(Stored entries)
+++

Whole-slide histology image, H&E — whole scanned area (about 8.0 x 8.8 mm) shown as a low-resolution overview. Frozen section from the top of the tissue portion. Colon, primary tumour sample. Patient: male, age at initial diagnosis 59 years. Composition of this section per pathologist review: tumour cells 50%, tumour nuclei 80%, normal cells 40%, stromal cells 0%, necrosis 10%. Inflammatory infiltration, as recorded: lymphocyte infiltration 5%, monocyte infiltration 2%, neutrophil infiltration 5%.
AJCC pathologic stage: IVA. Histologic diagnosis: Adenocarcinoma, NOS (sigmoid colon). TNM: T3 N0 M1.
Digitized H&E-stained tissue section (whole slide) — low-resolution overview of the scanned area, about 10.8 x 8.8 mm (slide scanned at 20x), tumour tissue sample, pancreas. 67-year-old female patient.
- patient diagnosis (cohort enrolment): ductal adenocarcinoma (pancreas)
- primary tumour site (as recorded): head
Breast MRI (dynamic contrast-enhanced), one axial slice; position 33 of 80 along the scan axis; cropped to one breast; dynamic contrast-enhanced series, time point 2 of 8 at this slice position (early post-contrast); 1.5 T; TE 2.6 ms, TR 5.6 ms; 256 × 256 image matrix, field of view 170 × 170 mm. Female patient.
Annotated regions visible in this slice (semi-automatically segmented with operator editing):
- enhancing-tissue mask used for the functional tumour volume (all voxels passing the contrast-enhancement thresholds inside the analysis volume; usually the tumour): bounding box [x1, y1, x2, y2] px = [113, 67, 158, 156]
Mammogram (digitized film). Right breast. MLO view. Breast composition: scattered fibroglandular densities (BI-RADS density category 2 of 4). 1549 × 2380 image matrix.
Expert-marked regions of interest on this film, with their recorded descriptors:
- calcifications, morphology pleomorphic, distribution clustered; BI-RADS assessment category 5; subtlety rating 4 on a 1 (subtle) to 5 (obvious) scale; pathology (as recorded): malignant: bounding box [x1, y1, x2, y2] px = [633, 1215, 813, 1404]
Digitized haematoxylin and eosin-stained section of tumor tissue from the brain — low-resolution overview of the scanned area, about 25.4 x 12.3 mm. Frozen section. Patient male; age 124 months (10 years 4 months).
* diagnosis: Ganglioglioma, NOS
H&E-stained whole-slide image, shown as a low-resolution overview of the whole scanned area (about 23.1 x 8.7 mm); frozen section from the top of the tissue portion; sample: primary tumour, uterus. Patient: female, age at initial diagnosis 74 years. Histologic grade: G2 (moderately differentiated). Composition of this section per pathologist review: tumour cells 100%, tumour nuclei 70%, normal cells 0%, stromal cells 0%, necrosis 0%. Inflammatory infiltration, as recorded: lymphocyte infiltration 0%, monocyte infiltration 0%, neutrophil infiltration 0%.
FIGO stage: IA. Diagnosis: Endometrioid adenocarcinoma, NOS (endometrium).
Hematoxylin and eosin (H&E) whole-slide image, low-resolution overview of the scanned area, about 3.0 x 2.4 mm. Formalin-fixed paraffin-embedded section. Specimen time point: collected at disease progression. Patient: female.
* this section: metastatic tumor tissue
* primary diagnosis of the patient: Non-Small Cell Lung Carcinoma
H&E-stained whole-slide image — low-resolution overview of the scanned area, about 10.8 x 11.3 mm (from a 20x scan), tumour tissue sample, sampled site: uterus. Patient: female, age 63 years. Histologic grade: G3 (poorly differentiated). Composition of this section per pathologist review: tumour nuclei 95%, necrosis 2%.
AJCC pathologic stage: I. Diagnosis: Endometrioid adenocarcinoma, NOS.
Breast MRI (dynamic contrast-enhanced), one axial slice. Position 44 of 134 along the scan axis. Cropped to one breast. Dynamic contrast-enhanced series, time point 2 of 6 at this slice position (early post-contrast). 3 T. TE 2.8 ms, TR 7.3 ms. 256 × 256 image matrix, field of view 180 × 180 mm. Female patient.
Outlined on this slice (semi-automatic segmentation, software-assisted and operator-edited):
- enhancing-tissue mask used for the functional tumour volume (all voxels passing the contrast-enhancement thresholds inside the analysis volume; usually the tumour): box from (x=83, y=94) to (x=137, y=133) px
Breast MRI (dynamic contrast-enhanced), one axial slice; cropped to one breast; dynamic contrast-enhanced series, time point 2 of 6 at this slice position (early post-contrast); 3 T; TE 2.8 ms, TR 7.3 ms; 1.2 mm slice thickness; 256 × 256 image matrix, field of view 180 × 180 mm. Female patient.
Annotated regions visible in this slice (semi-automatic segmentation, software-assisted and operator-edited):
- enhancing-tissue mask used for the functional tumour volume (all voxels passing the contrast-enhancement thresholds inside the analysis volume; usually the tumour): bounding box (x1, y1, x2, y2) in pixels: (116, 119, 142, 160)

+++

▸ REQUIREMENT:
Every record shown above should be set down again exactly.

▸ EXPECTED OUTPUT:
Whole-slide histology image, H&E — whole scanned area (about 8.0 x 8.8 mm) shown as a low-resolution overview. Frozen section from the top of the tissue portion. Colon, primary tumour sample. Patient: male, age at initial diagnosis 59 years. Composition of this section per pathologist review: tumour cells 50%, tumour nuclei 80%, normal cells 40%, stromal cells 0%, necrosis 10%. Inflammatory infiltration, as recorded: lymphocyte infiltration 5%, monocyte infiltration 2%, neutrophil infiltration 5%.
AJCC pathologic stage: IVA. Histologic diagnosis: Adenocarcinoma, NOS (sigmoid colon). TNM: T3 N0 M1.
Digitized H&E-stained tissue section (whole slide) — low-resolution overview of the scanned area, about 10.8 x 8.8 mm (slide scanned at 20x), tumour tissue sample, pancreas. 67-year-old female patient.
- patient diagnosis (cohort enrolment): ductal adenocarcinoma (pancreas)
- primary tumour site (as recorded): head
Breast MRI (dynamic contrast-enhanced), one axial slice; position 33 of 80 along the scan axis; cropped to one breast; dynamic contrast-enhanced series, time point 2 of 8 at this slice position (early post-contrast); 1.5 T; TE 2.6 ms, TR 5.6 ms; 256 × 256 image matrix, field of view 170 × 170 mm. Female patient.
Annotated regions visible in this slice (semi-automatically segmented with operator editing):
- enhancing-tissue mask used for the functional tumour volume (all voxels passing the contrast-enhancement thresholds inside the analysis volume; usually the tumour): bounding box [x1, y1, x2, y2] px = [113, 67, 158, 156]
Mammogram (digitized film). Right breast. MLO view. Breast composition: scattered fibroglandular densities (BI-RADS density category 2 of 4). 1549 × 2380 image matrix.
Expert-marked regions of interest on this film, with their recorded descriptors:
- calcifications, morphology pleomorphic, distribution clustered; BI-RADS assessment category 5; subtlety rating 4 on a 1 (subtle) to 5 (obvious) scale; pathology (as recorded): malignant: bounding box [x1, y1, x2, y2] px = [633, 1215, 813, 1404]
Digitized haematoxylin and eosin-stained section of tumor tissue from the brain — low-resolution overview of the scanned area, about 25.4 x 12.3 mm. Frozen section. Patient male; age 124 months (10 years 4 months).
* diagnosis: Ganglioglioma, NOS
H&E-stained whole-slide image, shown as a low-resolution overview of the whole scanned area (about 23.1 x 8.7 mm); frozen section from the top of the tissue portion; sample: primary tumour, uterus. Patient: female, age at initial diagnosis 74 years. Histologic grade: G2 (moderately differentiated). Composition of this section per pathologist review: tumour cells 100%, tumour nuclei 70%, normal cells 0%, stromal cells 0%, necrosis 0%. Inflammatory infiltration, as recorded: lymphocyte infiltration 0%, monocyte infiltration 0%, neutrophil infiltration 0%.
FIGO stage: IA. Diagnosis: Endometrioid adenocarcinoma, NOS (endometrium).
Hematoxylin and eosin (H&E) whole-slide image, low-resolution overview of the scanned area, about 3.0 x 2.4 mm. Formalin-fixed paraffin-embedded section. Specimen time point: collected at disease progression. Patient: female.
* this section: metastatic tumor tissue
* primary diagnosis of the patient: Non-Small Cell Lung Carcinoma
H&E-stained whole-slide image — low-resolution overview of the scanned area, about 10.8 x 11.3 mm (from a 20x scan), tumour tissue sample, sampled site: uterus. Patient: female, age 63 years. Histologic grade: G3 (poorly differentiated). Composition of this section per pathologist review: tumour nuclei 95%, necrosis 2%.
AJCC pathologic stage: I. Diagnosis: Endometrioid adenocarcinoma, NOS.
Breast MRI (dynamic contrast-enhanced), one axial slice. Position 44 of 134 along the scan axis. Cropped to one breast. Dynamic contrast-enhanced series, time point 2 of 6 at this slice position (early post-contrast). 3 T. TE 2.8 ms, TR 7.3 ms. 256 × 256 image matrix, field of view 180 × 180 mm. Female patient.
Outlined on this slice (semi-automatic segmentation, software-assisted and operator-edited):
- enhancing-tissue mask used for the functional tumour volume (all voxels passing the contrast-enhancement thresholds inside the analysis volume; usually the tumour): box from (x=83, y=94) to (x=137, y=133) px
Breast MRI (dynamic contrast-enhanced), one axial slice; cropped to one breast; dynamic contrast-enhanced series, time point 2 of 6 at this slice position (early post-contrast); 3 T; TE 2.8 ms, TR 7.3 ms; 1.2 mm slice thickness; 256 × 256 image matrix, field of view 180 × 180 mm. Female patient.
Annotated regions visible in this slice (semi-automatic segmentation, software-assisted and operator-edited):
- enhancing-tissue mask used for the functional tumour volume (all voxels passing the contrast-enhancement thresholds inside the analysis volume; usually the tumour): bounding box (x1, y1, x2, y2) in pixels: (116, 119, 142, 160)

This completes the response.